SELECTED EXTRACT →
# A few for a friend



## ThreeRiversEsox (Mar 27, 2008)

Made these guys for our trip to Lunge Lodge in Ontario next week. 4 1/2" long by 3/4" wide, basswood twitchbaits... They have a nice wide wobble with a little belly roll, and have done well in the cold water here in PA for me. So this will be their test... (same bait just angled to show the scales, top bait is prism tape, bottom bait is gloss over flat black)


----------



## pizza (Apr 4, 2008)

those look great! Love the colors. Is the top bait a prizm tape over foil(with a layer of clearcoat in between?)? Or prism tape over silver paint?

And are the lips flat?

thanks.


----------



## vc1111 (Apr 13, 2004)

Nice work. I like the black the best. I've always wondered if a black crank would work. I know it does for bass, but I've not tried it for musky.


----------



## ThreeRiversEsox (Mar 27, 2008)

Thanks for the compliments guys! Pizza- the first one is just prism tape cut out to the shape, and then sprayed over with white and light blue scales. Since I'm still using spray cans  I try to tone down the brightness of the tape with a light scale pattern, and it gives it a cool flash when twitched. The orange belly was requested, I don't know if that's the route I would've went for myself .. maybe he was thinkin contrast?? The lips are square and flat.

WHAT TO WORK ON →
**1.** In the lure-making thread, why does the builder spray white and light blue scales over the prism tape on the top bait? Answer in one to three sentences.
**2.** Extend the lure-making thread with the next part of the discussion.
The lines after this point come from a separate source.

DATASET EXCERPTS →
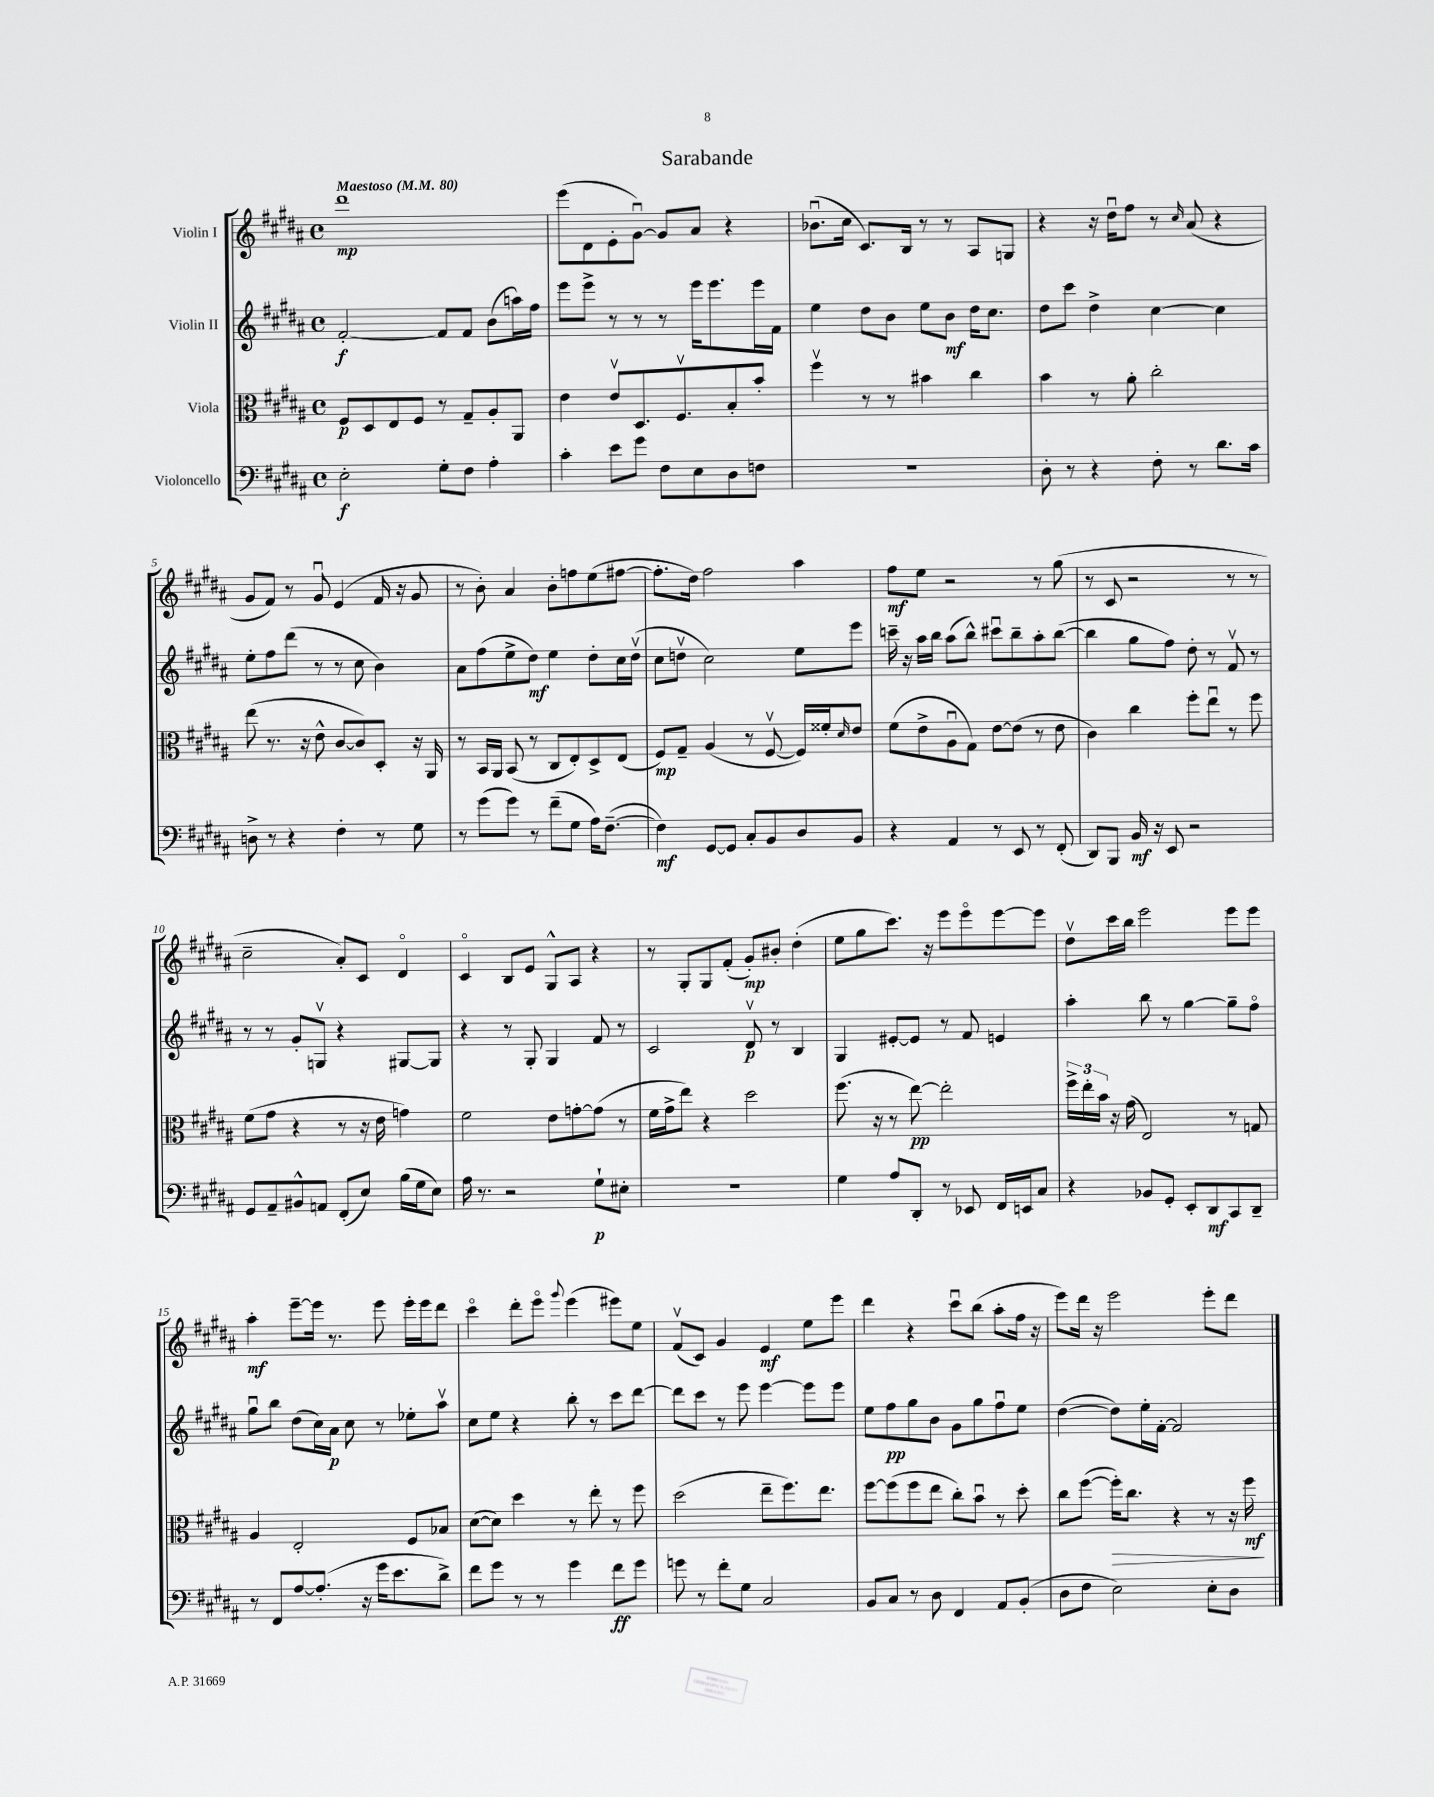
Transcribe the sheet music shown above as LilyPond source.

\header { title = "Sarabande" }
<<
\new StaffGroup <<
\new Staff = "s0" \with { instrumentName = "Violin I" } {
    \clef treble \key b \major \defaultTimeSignature \time 4/4 \tempo "Maestoso" 4 = 80
    dis'''1\mp |
    e'''8( dis'8 e'8-. gis'8~\downbow) gis'8 ais'8 r4 |
    bes'8.\downbow( cis''16 cis'8.) b16 r8 r8 ais8 g8 |
    r4 r16 dis''16\downbow fis''8 r8 \grace { cis''16 } ais'8( r4 |
    gis'8 fis'8) r8 gis'8\downbow e'4( fis'16 r16 gis'8 |
    r8 b'8-.) ais'4 b'8-. f''8 e''8( fis''8~ |
    fis''8.-. dis''16) fis''2 ais''4 |
    fis''8\mf e''8 r2 r8 gis''8( |
    r8 cis'8 r2 r8 r8 |
    cis''2-- ais'8-.) cis'8 dis'4\flageolet |
    cis'4\flageolet b8 e'8 gis8-^ ais8 r4 |
    r8 gis8-. gis8 fis'8-.( gis'8-.\mp) bis'8-. dis''4-.( |
    e''8 gis''8 cis'''8.) r16 e'''8 e'''8\flageolet e'''8~ e'''8 |
    dis''8\upbow cis'''16 b''16 e'''2 e'''8 e'''8 |
    ais''4-.\mf e'''8~-- e'''16 r8. e'''8 e'''16-. e'''16 dis'''8 |
    cis'''4\flageolet dis'''8-. e'''8\flageolet \appoggiatura { gis'''8 } e'''4( eis'''8) e''8 |
    fis'8\upbow( cis'8) gis'4 e'4\mf e''8 e'''8 |
    dis'''4 r4 cis'''8\downbow b''8( ais''8-. fis''16 r16 |
    e'''8) dis'''16 r16 e'''2 e'''8-. dis'''8 \bar "|." |
}
\new Staff = "s1" \with { instrumentName = "Violin II" } {
    \clef treble \key b \major \defaultTimeSignature \time 4/4
    fis'2~-.\f fis'8 fis'8 b'8( a''16) fis''16 |
    e'''8 e'''8-> r8 r8 r8 e'''16 e'''8. e'''16 fis'16 |
    e''4 dis''8 b'8 e''8 b'8\mf dis''16 cis''8. |
    dis''8 cis'''8 dis''4-> cis''4~ cis''4 |
    e''8-. fis''8 dis'''8( r8 r8 cis''8 b'4) |
    ais'8 fis''8( e''8-> dis''8\mf) e''4 dis''8-. cis''16 dis''16\upbow( |
    cis''8 d''8\upbow cis''2) e''8 e'''8 |
    c'''16-- r16 ais''16 b''16 ais''8( b''8-^) cis'''8\downbow b''8-- ais''8-. b''8~( |
    b''4 gis''8 fis''8) dis''8-. r8 fis'8\upbow r8 |
    r8 r8 gis'8-. g8\upbow r4 gis8~ gis8 |
    r4 r8 gis8-. gis4 fis'8 r8 |
    cis'2 dis'8\upbow\p r8 b4 |
    gis4 eis'8~-. eis'8 r8 fis'8 e'4 |
    ais''4-. b''8 r8 gis''4~ gis''8-- fis''8\flageolet |
    gis''8\downbow b''8 dis''8( cis''16) ais'16\p cis''8 r8 ees''8-. ais''8\upbow |
    cis''8 e''8 r4 b''8-. r8 cis'''8 dis'''8~ |
    dis'''8 cis'''8 r8 e'''8 e'''4~ e'''8 e'''8 |
    e''8 fis''8\pp gis''8 b'8 gis'8 gis''8 fis''8\downbow e''8 |
    dis''4~( dis''8) e''16-. fis'16~-. fis'2 \bar "|." |
}
\new Staff = "s2" \with { instrumentName = "Viola" } {
    \clef alto \key b \major \defaultTimeSignature \time 4/4
    fis8\p dis8 e8 fis8 r8 gis8-- ais8-. ais,8 |
    e'4 e'8\upbow dis8. fis8.\upbow b8-. b'8-. |
    fis''4\upbow r8 r8 bis'4 cis''4 |
    b'4 r8 ais'8-. cis''2-. |
    e''8( r8. r16 e'8-^ cis'8~ cis'8) dis8-. r16 ais,16 |
    r8 b,16 ais,16 b,8( r8 cis8 e8-.) dis8-> e8( |
    fis8\mp) gis8-- ais4( r8 fis8~\upbow fis16) fisis'16-. \grace { dis'16 } e'8 |
    fis'8( e'8-> ais8\downbow gis8) e'8~ e'8( r8 e'8 |
    cis'4) cis''4 fis''8-. e''8\downbow r8 fis''8 |
    fis'8( gis'8 r4 r8 r16 e'16 g'4) |
    fis'2 e'8 g'8~-. g'8( r8 |
    fis'16 gis'16-> e''8) r4 dis''2 |
    fis''8.( r16 r8 e''8~\pp) e''2-. |
    \tuplet 3/2 { fis''16-> e''16-. b'16 } r16 gis'16( e2) r8 g8 |
    ais4 e2-. fis8 bes8 |
    dis'8~( dis'8) dis''4 r8 e''8-. r8 fis''8 |
    dis''2( e''8-- fis''8.) e''8. |
    fis''8~ fis''8( fis''8 e''8 cis''8-.) b'8\downbow r8 dis''8-. |
    cis''8 fis''8~( fis''16-.\>) cis''8. r4 r8 r16 fis''16\mf\! \bar "|." |
}
\new Staff = "s3" \with { instrumentName = "Violoncello" } {
    \clef bass \key b \major \defaultTimeSignature \time 4/4
    e2-.\f gis8-. fis8 ais4-. |
    cis'4-. e'8 gis'8 fis8 e8 dis8 f8 |
    R1 |
    dis8-. r8 r4 fis8-. r8 dis'8. cis'16 |
    d8-> r8 r4 fis4-. r8 gis8 |
    r8 gis'8( gis'8) r8 fis'8--( gis8 ais16) fis8.~--( |
    fis4\mf) gis,8~ gis,8 cis8-. b,8 dis8 b,8 |
    r4 ais,4 r8 e,8 r8 fis,8-.( |
    dis,8) b,,8 b,16\mf r16 e,8 r2 |
    gis,8 ais,8-- bis,8-^ a,8 fis,8-.( e8) b16( gis16 e8) |
    ais16 r8. r2 gis8-!\p eis8-. |
    R1 |
    gis4 ais8 dis,8-. r8 ees,8 fis,16 e,16 cis8 |
    r4 bes,8 gis,8-. e,8-. dis,8\mf cis,8 dis,8-- |
    r8 fis,8 ais8~ ais8.-.( r16 gis'16 e'8. dis'8->) |
    fis'8 gis'8 r8 r8 gis'4 fis'8\ff gis'8 |
    g'8 r8 fis'8-. gis8 cis2 |
    b,8 cis8 r8 dis8 fis,4 ais,8 b,8-.( |
    dis8 fis8 e2) e8-. dis8 \bar "|." |
}
>>
>>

THE ANSWERS →
**1.** He is still using spray cans, so he sprays a light scale pattern over the prism tape to tone down the tape's brightness. The pattern also gives the bait a cool flash when it is twitched.

**2.**
----------



## vc1111 (Apr 13, 2004)

Post some pictures if you score with those Evan. They should work well for you.


----------



## pizza (Apr 4, 2008)

thanks for the info, would have never guessed. I think I got some prism tape at hobbyland (in the pinewood derby car section)but haven't used it. Its got a bunch of reflective squares maybe 7mmX7mm or so that are all adjacent to each other. Add another thing to my list of "must try this out".....it is pretty obnoxious. As much as I avoid and hate making scales, I'll give it another shot. But I need to find a better mesh that will leave more of the prism sticker showing through. Maybe I'll hack up one of my backpacks with the mesh backpocket? Or dig up the bag for my slumberjack sleeping pad lol...

I've also got some other tape stuff that is basically clear tape with reflective scales, that's what I thought you were using. 

Cheers to the rattlecan!


----------



## ThreeRiversEsox (Mar 27, 2008)

I've seen the clear stuff with the reflective scales, it looks really good, I have a bunch of Crane Baits that were made with it. I found the stuff I used at a craft store, they had all types of colors and pattern tapes. It comes in sheets, probably 5"x7" or so. And if you get to a Wal-Mart, just pick up a laundry bag...they're perfect for scaling, and cheap. 

I'm hopin to have a ton of pictures, so I will gladly keep you guys up to date on the catches! Thanks!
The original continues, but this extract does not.